Files
zed-p8/grammars/pico-8-lua/KNOWN_LIMITATIONS.md
T
2026-05-15 00:16:13 -07:00

74 lines
3.6 KiB
Markdown

# Known limitations of `tree-sitter-pico8-lua`
This document used to track parse incorrectness around PICO-8's
line-significant shorthand `if (cond) ...` / `while (cond) ...`
constructs. As of v0.3 the external scanner emits a `LINE_END` token
when the parser is at the body-or-terminator decision point of a
shorthand statement and the next byte is `\n` / `\r` / EOF, so the body
of a shorthand is correctly bounded to its source line.
There are no other known parse-incorrectness issues at this time.
Removing this file (or leaving it as a brief stub) is fine once you're
confident no documentation links still point at the old limitation
sections.
## How line-significance is wired up (for reference)
PICO-8 deviates from standard Lua in two places where a newline is
syntactically significant:
- `if (cond) <stmts...>` — the consequence (and any same-line `else`
alternative) extends to end-of-line, not to a matching `end`.
- `while (cond) <stmts...>` — same line-bounded body as the
shorthand `if`.
Tree-sitter has no built-in concept of newlines as syntactic tokens
when `/\s/` is in `extras` (and we want it there: every other
construct treats whitespace transparently). The canonical fix is an
**external scanner** that gates a synthetic terminator token on
`valid_symbols`. We do exactly that:
- `src/scanner.c` exposes a `LINE_END` external symbol. The scanner
looks at the raw lookahead before the lexer has a chance to skip
extras, and emits `LINE_END` only when the parser actually expects
one (i.e., `valid_symbols[LINE_END] == true`). At any other
position, the scanner's LINE_END branch returns false, and the `\n`
falls through to be eaten silently by the `/\s/` extras pattern.
- `LINE_END` is **zero-width** — the scanner does not consume the
newline. This matters for nested shorthands: `if (a) if (b) c()\nd()`
has to terminate BOTH shorthands at the same `\n`. With a zero-width
terminator, each enclosing shorthand sees the same `\n` in turn and
reduces. Once no shorthand is on the stack, `LINE_END` is no longer
in `valid_symbols`, the scanner returns false, and the `\n` is
consumed by extras. The emit chain is bounded by static nesting
depth, so there's no infinite-loop risk despite the zero width.

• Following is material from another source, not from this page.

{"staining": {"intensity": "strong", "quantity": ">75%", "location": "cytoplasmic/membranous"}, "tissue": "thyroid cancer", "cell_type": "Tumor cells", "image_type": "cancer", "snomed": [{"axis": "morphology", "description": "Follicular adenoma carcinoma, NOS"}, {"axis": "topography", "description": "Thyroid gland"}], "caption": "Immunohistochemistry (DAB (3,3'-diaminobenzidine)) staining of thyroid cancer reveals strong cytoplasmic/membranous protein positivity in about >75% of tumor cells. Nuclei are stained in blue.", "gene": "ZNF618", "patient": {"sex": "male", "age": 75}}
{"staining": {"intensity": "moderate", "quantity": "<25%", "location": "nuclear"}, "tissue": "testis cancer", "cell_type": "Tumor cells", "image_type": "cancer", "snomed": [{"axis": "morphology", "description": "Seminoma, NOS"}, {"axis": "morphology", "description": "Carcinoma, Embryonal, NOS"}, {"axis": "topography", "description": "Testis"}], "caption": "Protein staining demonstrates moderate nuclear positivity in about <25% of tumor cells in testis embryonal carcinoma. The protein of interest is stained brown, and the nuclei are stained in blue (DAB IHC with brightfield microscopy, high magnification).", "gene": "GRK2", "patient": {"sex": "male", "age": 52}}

The shorthand rules in `grammar.js` end with `$._line_end`; the body
and the optional `else` alternative are both `$.statement, repeat($.statement)`,
allowing PICO-8's multi-statement single-line bodies
(`if (falling) wheeee() splat()`).
The cross-language pattern is "external scanner + valid_symbols-gated
terminator," same as `tree-sitter-r` (the closest analogue) and
similar in spirit to Ruby's paired `_line_break` / `_no_line_break`
hint tokens. Reaching for `\s` removal or per-rule extras is **not**
necessary for this style of line-significance; only Python-style
INDENT/DEDENT requires the heavier refactor.
## Test coverage
`test/corpus/shorthand_line_end.txt` exercises:
- Single- and multi-statement shorthand bodies, terminated by `\n` and
by EOF.
- Same-line `else` (single- and multi-statement alternative).
- The historical dangling-else case (shorthand inside a standard `if`,
with `else` on a later line — must bind to the outer `if`).
- Line comment trailing the shorthand body (the comment is in extras
and the trailing `\n` still triggers `LINE_END`).
- Shorthand inside a `do`-block (the `\n` before the closing `end`
terminates the shorthand cleanly).
- Nested shorthand `if`s on the same line (one `\n` must close both).
- Coexistence with standard `if (parenthesized) then ... end` — the
GLR conflict resolves on whether `then` follows.